Ilya Ruderman: Lava is a typeface by the Dutch studio Typotheque. One day, its author Peter Biľak decided to issue a culture magazine called Works That Work — tackling the importance of design in the modern world, how design affects completely different parts of our life.
So, especially for this project, Peter Biľak set himself a task: ‘I want a new magazine to have a new typeface’. And defined its personality for himself. He wanted it to be a humanist serif that preserved broad-nib dynamics. For it to have this feeling of delicacy, with not too much contrast. In parallel with working on the typeface, Peter was conceiving the layout of the magazine. He was creating a tool for himself and testing it by himself in this layout. This is how Lava was born — a really beautiful modern serif typeface.
Typotheque is a unique studio that lays much emphasis on multilingualism, multi-scriptness. Almost all of their works pursue maximum language support. Which is why it was impossible to imagine Lava without Cyrillic. Peter Biľak knows many Cyrillic designers, and the typefaces for his collections are designed by entirely different people. This particular project was given to me.
And that was an extremely interesting one, since, historically, Cyrillic is not very good friends with broad nib in the Latin understanding of serif forms. We have our ways to deal with slopes and other formal details, the ones that suit our letters best. Therefore, whenever one translates a Latin typeface to Cyrillic, they always get certain logical inconsistencies.
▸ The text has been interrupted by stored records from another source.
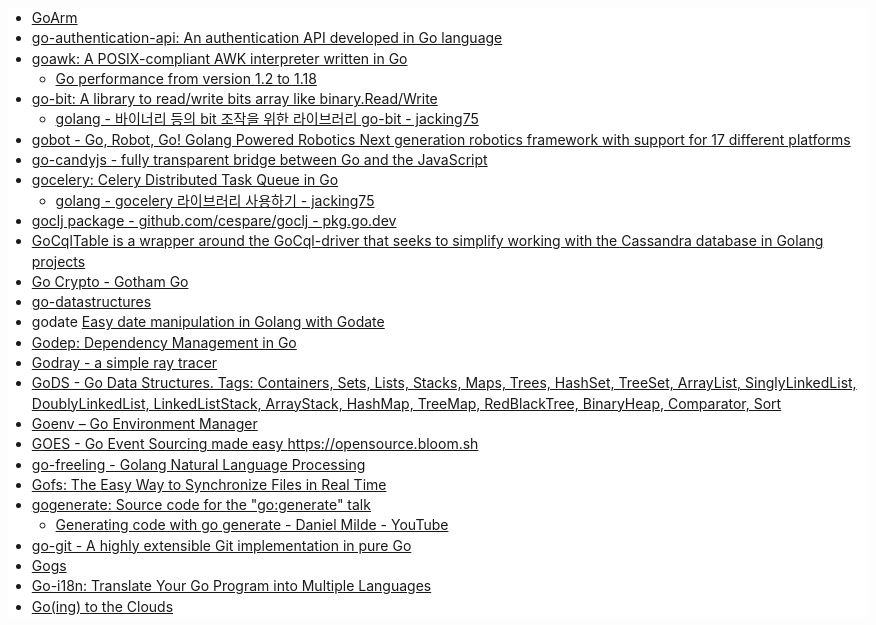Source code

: * [GoArm](https://github.com/golang/go/wiki/GoArm)
* [go-authentication-api: An authentication API developed in Go language](https://github.com/Edmartt/go-authentication-api)
* [goawk: A POSIX-compliant AWK interpreter written in Go](https://github.com/benhoyt/goawk)
  * [Go performance from version 1.2 to 1.18](https://benhoyt.com/writings/go-version-performance/)
* [go-bit: A library to read/write bits array like binary.Read/Write](https://github.com/nokute78/go-bit)
  * [golang - 바이너리 등의 bit 조작을 위한 라이브러리 go-bit - jacking75](https://jacking75.github.io/go_lib_go-bit/)
* [gobot - Go, Robot, Go!  Golang Powered Robotics Next generation robotics framework with support for 17 different platforms](http://gobot.io/)
* [go-candyjs - fully transparent bridge between Go and the JavaScript](https://github.com/mcuadros/go-candyjs)
* [gocelery: Celery Distributed Task Queue in Go](https://github.com/gocelery/gocelery)
  * [golang - gocelery 라이브러리 사용하기 - jacking75](https://jacking75.github.io/go_lib_gocelery/)
* [goclj package - github.com/cespare/goclj - pkg.go.dev](https://pkg.go.dev/github.com/cespare/goclj)
* [GoCqlTable is a wrapper around the GoCql-driver that seeks to simplify working with the Cassandra database in Golang projects](https://github.com/elvtechnology/gocqltable)
* [Go Crypto - Gotham Go](http://www.slideshare.net/NicholasSullivan/whats-new-in-go-crypto-gotham-go)
* [go-datastructures](https://github.com/Workiva/go-datastructures)
* godate [Easy date manipulation in Golang with Godate](https://medium.freecodecamp.org/easy-date-manipulation-in-golang-with-godate-485eef7254a0)
* [Godep: Dependency Management in Go](https://blog.codeship.com/godep-dependency-management-in-golang/)
* [Godray - a simple ray tracer](https://github.com/LanJian/godray)
* [GoDS - Go Data Structures. Tags: Containers, Sets, Lists, Stacks, Maps, Trees, HashSet, TreeSet, ArrayList, SinglyLinkedList, DoublyLinkedList, LinkedListStack, ArrayStack, HashMap, TreeMap, RedBlackTree, BinaryHeap, Comparator, Sort](https://github.com/emirpasic/gods)
* [Goenv – Go Environment Manager](http://www.andreagrandi.it/2015/04/19/goenv-go-environment-manager/)
* [GOES - Go Event Sourcing made easy https://opensource.bloom.sh ](https://github.com/bloom42/goes)
* [go-freeling - Golang Natural Language Processing](https://github.com/advancedlogic/go-freeling)
* [Gofs: The Easy Way to Synchronize Files in Real Time](https://morioh.com/a/45242296afee/gofs-the-easy-way-to-synchronize-files-in-real-time)
* [gogenerate: Source code for the "go:generate" talk](https://github.com/dundee/gogenerate)
  * [Generating code with go generate - Daniel Milde - YouTube](https://www.youtube.com/watch?v=ClW_g1iDGi4)
* [go-git - A highly extensible Git implementation in pure Go](https://github.com/go-git/go-git)
* [Gogs](http://gogs.io/)
* [Go-i18n: Translate Your Go Program into Multiple Languages](https://morioh.com/p/20e1cd716d23)
* [Go(ing) to the Clouds](http://junctionbox.ca/2015/05/02/golang-aws-cloudformation.html)
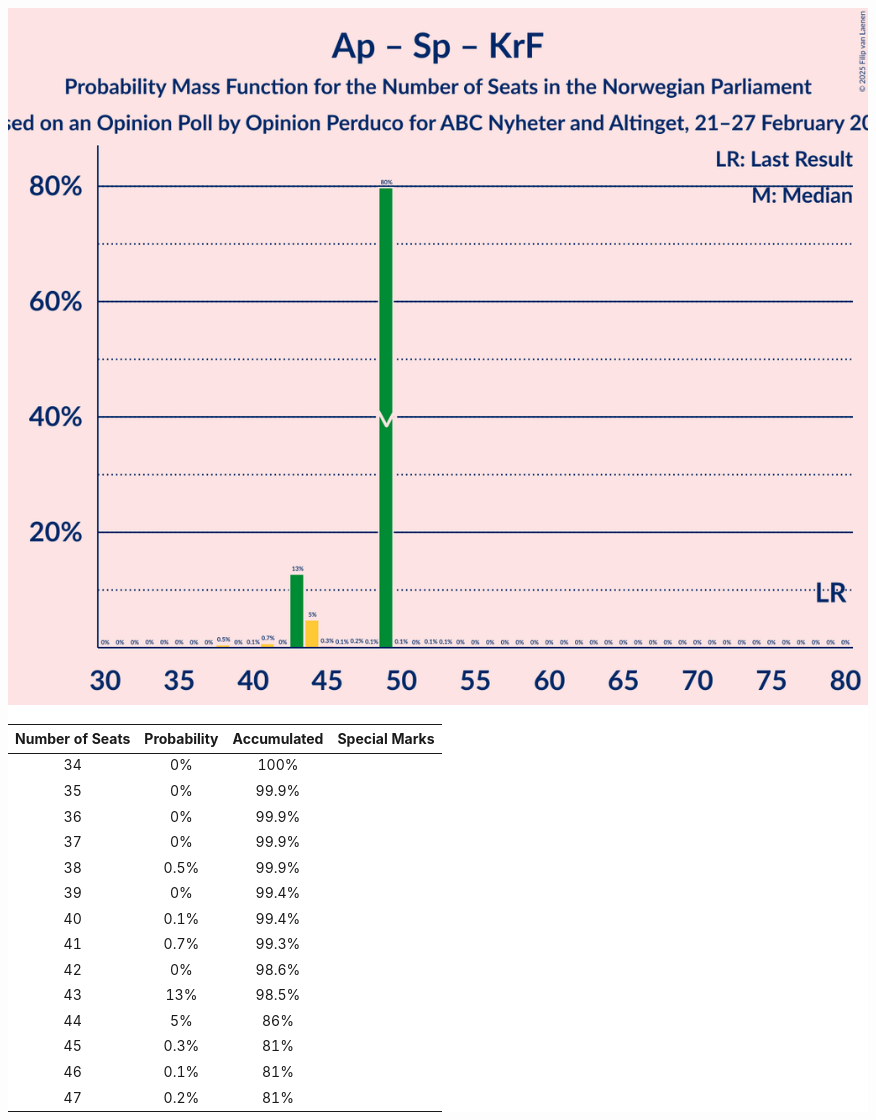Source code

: ![Graph with seats probability mass function not yet produced](2023-02-27-OpinionPerduco-coalitions-seats-pmf-ap–sp–krf.png "Seats Probability Mass Function")

| Number of Seats | Probability | Accumulated | Special Marks |
|:---------------:|:-----------:|:-----------:|:-------------:|
| 34 | 0% | 100% |  |
| 35 | 0% | 99.9% |  |
| 36 | 0% | 99.9% |  |
| 37 | 0% | 99.9% |  |
| 38 | 0.5% | 99.9% |  |
| 39 | 0% | 99.4% |  |
| 40 | 0.1% | 99.4% |  |
| 41 | 0.7% | 99.3% |  |
| 42 | 0% | 98.6% |  |
| 43 | 13% | 98.5% |  |
| 44 | 5% | 86% |  |
| 45 | 0.3% | 81% |  |
| 46 | 0.1% | 81% |  |
| 47 | 0.2% | 81% |  |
For example, the letter Ж — which is, according to the logic of Cyrillic, has to have two fat legs and two thin arms, — is literally impossible to be designed like that without changing the slope angle. The leg of the letter Я cannot be fat on its left side, quite the opposite, — it has to be narrowed. That was what was difficult about it: to perform Cyrillic in a way that these tricks would look natural. I had to go against the stream, against the broad nib logic. To construct letters rather than write them by hand.
There is a letter that still buzzles me — whether or not I designed it correctly? — the lowercase б. I tried different ways, seeking to come up with a form not as sharp and kinky. As the style gets bolder, it needs to accumulate some mass on its cap, yet there’s very little space for that. That was a difficult letter. But I got used to it over the years.
Lava is a highly popular typeface in the Cyrillic market. It gets chosen for this feeling of humanity — it works well in a running text, it is pleasant to read, — and for its modernity: Lava doesn’t have this historic aftertaste, as is often the case with serifs. The most vivid examples of using Lava are the Arzamas website, for which we designed the logo, books by Novoye Izdatelstvo, and Afisha media projects of various years, the most alive of which today is Afisha Daily.